# my husband has issues with my son



## opicka (Oct 24, 2010)

Hello, I have been married for 5 years and I have a son who is 14 now. My husband for whom my son is a stepson has some issues with my son. Sometimes he is cold to him and ignores him when we are having dinner or when we are speaking together. This is hurtful to me although I found out that my son is quite fine with that. He is very mature for his age. My son loves my husband now, calls him dad and is happy. On the other hand my husband has this strange coldeness towards my son and he also did not adopt him which is what I hoped for. That hurts me too. I am not sure how to approach this. Do you think there is something that can be done improve this situation? I am not sure what to do.


----------



## greeneyeddolphin (May 31, 2010)

Why don't you ask him what's up with it all?
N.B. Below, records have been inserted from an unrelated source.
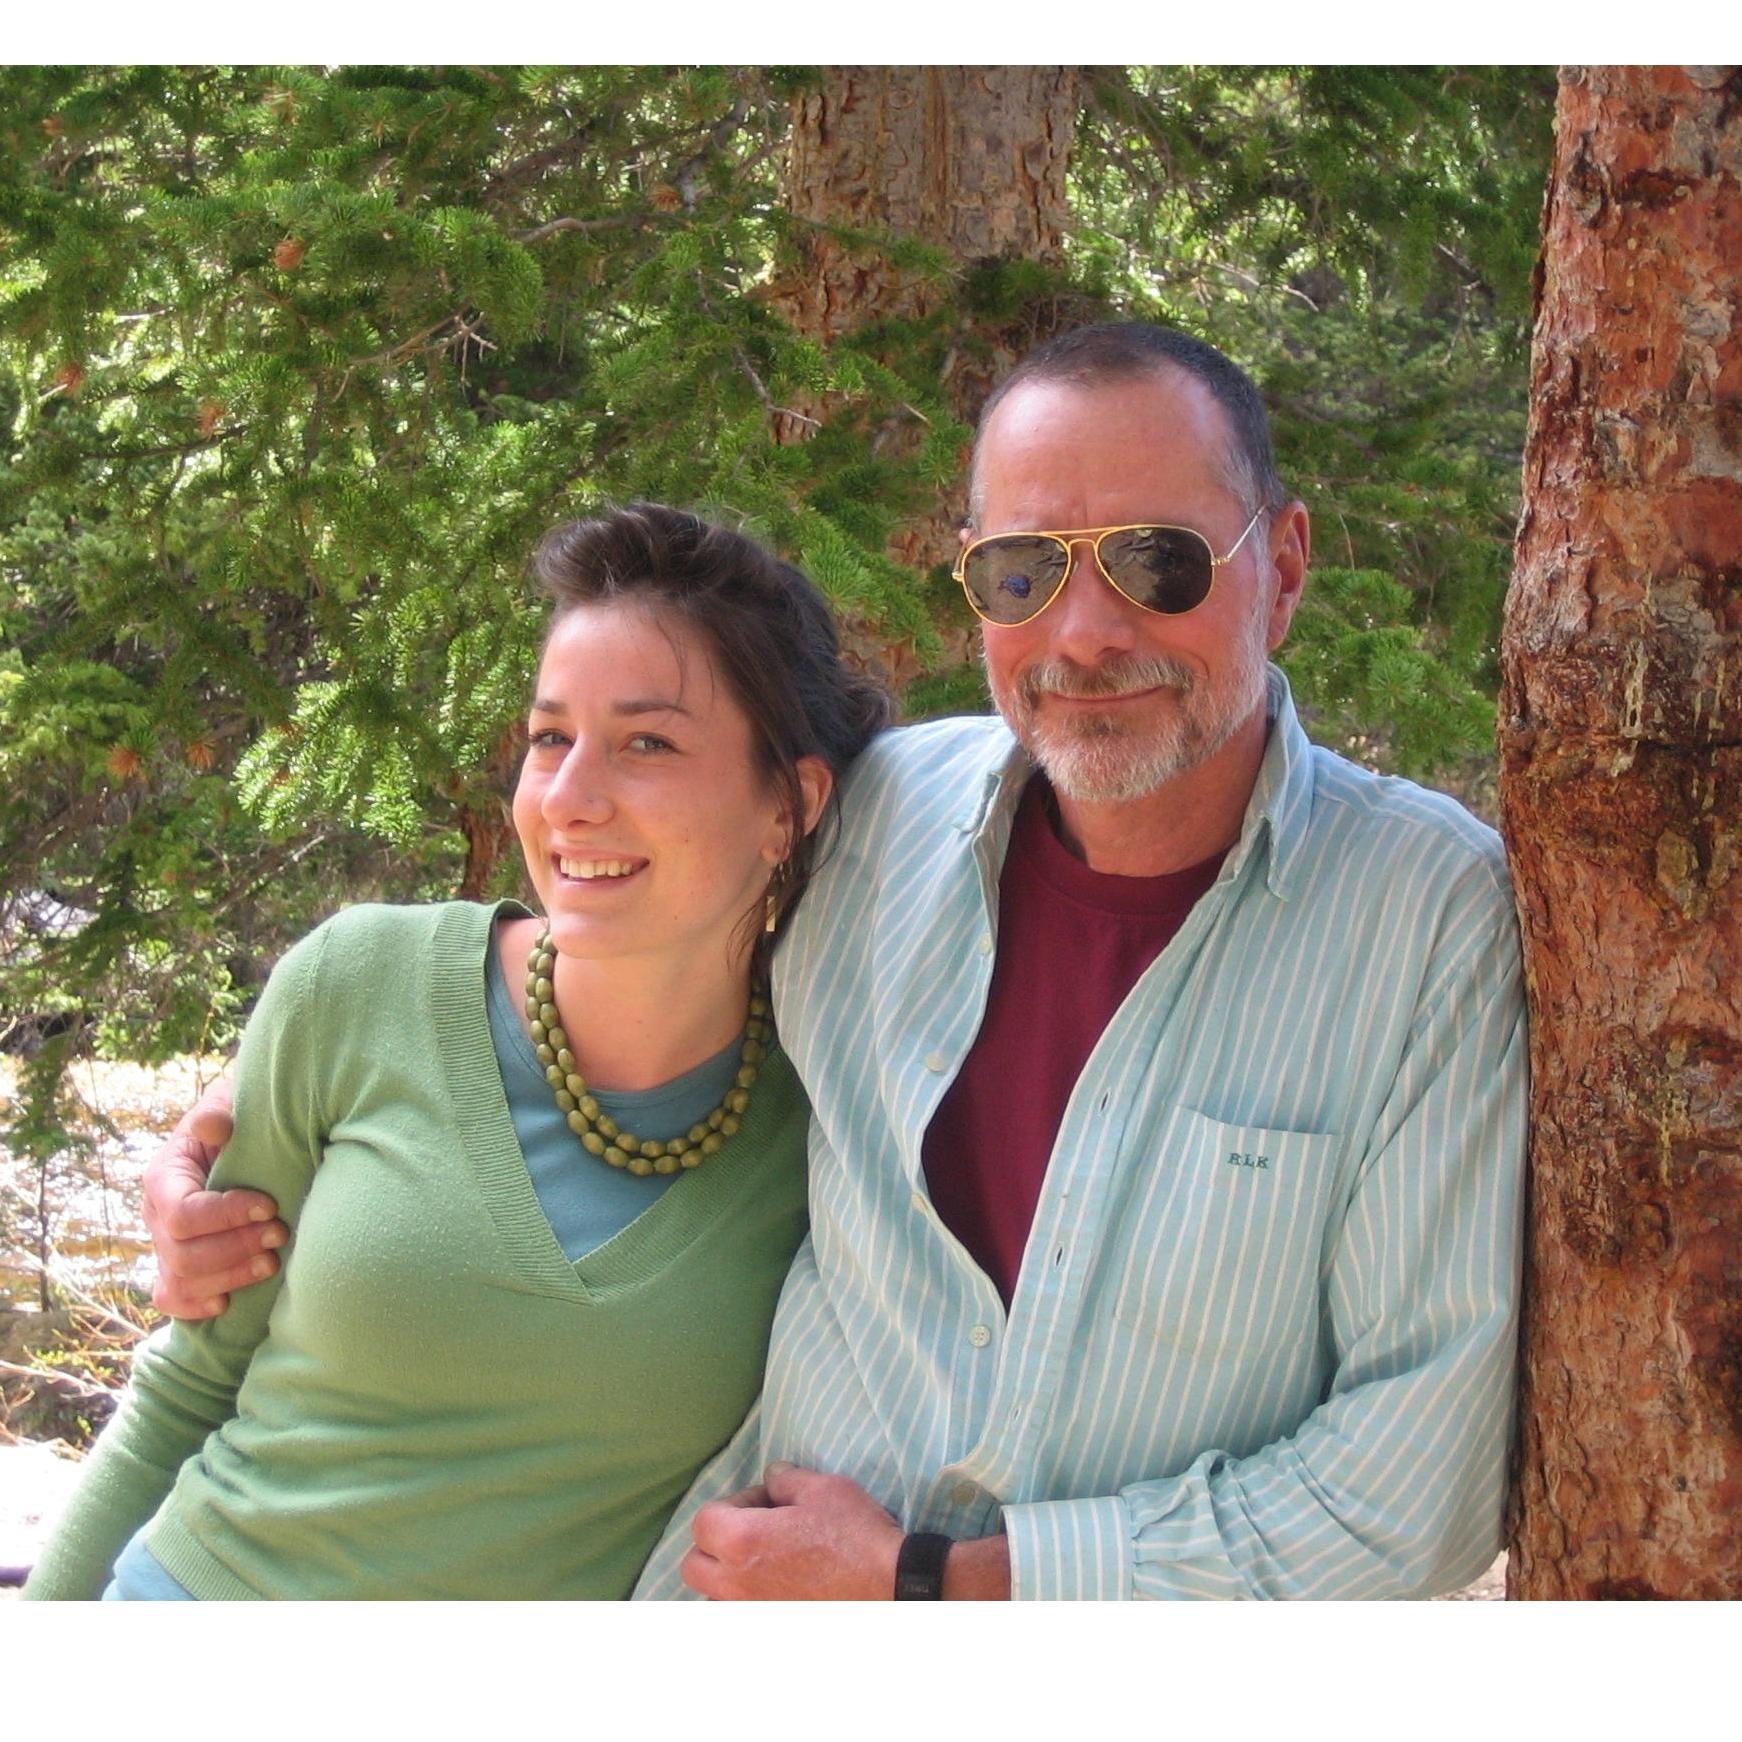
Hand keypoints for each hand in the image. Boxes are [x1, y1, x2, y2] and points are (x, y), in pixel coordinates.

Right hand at [141, 1075, 285, 1318]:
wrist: (249, 1135)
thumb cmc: (243, 1118)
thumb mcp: (232, 1102)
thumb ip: (222, 1111)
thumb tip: (214, 1127)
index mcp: (165, 1175)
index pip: (182, 1212)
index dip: (224, 1216)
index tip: (270, 1206)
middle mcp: (157, 1215)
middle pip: (182, 1254)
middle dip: (235, 1249)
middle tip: (281, 1234)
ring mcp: (165, 1245)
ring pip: (181, 1282)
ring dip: (229, 1278)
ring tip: (272, 1263)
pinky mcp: (181, 1267)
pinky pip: (172, 1299)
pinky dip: (196, 1307)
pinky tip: (229, 1303)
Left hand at [682, 1463, 903, 1599]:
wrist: (889, 1589)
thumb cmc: (856, 1536)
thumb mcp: (823, 1488)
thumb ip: (785, 1478)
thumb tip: (771, 1477)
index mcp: (742, 1541)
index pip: (703, 1520)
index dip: (734, 1504)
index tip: (765, 1503)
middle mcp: (736, 1584)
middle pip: (694, 1564)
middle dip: (716, 1543)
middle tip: (755, 1531)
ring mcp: (751, 1614)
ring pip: (713, 1597)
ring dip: (727, 1577)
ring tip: (765, 1563)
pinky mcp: (769, 1632)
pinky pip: (740, 1617)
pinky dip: (746, 1604)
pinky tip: (778, 1591)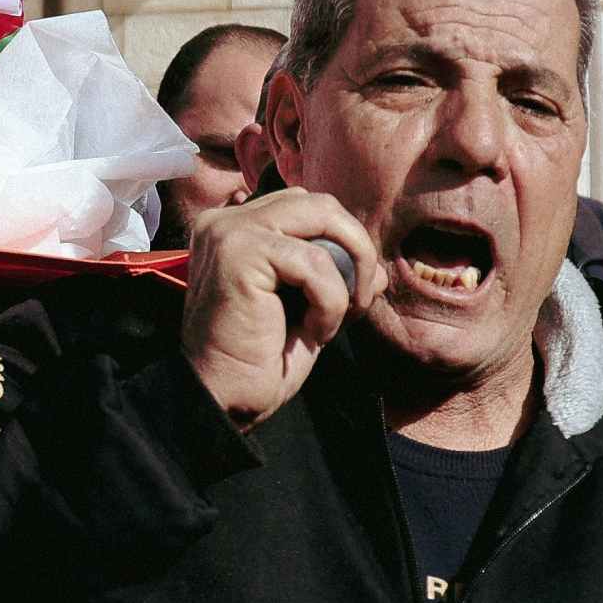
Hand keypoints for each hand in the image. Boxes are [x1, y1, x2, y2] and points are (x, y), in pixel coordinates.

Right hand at [180, 189, 386, 432]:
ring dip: (346, 275)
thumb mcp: (309, 311)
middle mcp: (225, 220)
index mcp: (234, 227)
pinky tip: (313, 332)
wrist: (223, 399)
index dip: (341, 244)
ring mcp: (229, 232)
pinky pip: (315, 263)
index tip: (348, 295)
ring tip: (330, 319)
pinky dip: (330, 301)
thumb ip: (338, 280)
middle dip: (354, 248)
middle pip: (319, 203)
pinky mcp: (238, 253)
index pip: (308, 208)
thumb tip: (379, 271)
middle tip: (356, 299)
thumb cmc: (259, 359)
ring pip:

Just sit him down and calmly describe the things that are bothering you and ask him to explain to you his thoughts and feelings on those behaviors. You may find there is something going on there between him and your son that you're not aware of. Or it might just be the kind of relationship they've developed and are fine with. 

I always wanted a guy who would be willing to adopt my kids, to act as a father to them. And I've been very fortunate to have found that, and that my sons fully accept him that way. But, I also always knew that I couldn't force them to have the relationship I wanted them to have. They had to feel their way and figure out what they wanted between the three of them, and I had to simply step back and let that happen. 

If they had not developed this kind of relationship, yes, I probably would have been somewhat hurt by that. But at the same time, it is their relationship. My romantic relationship with him is separate from their relationship with him. If they all feel comfortable with a buddy/buddy kind of relationship, or a civil "We live in the same house and we all love Mom, so we'll be polite and nice to each other but that's it" kind of relationship, then that's what they should have, since it's what will be most natural and work best for them. 

Talk to him. Talk to your son. Separately. If they're both happy with the way things are, then as much as you might want things to be different, you need to let go and leave it alone.


----------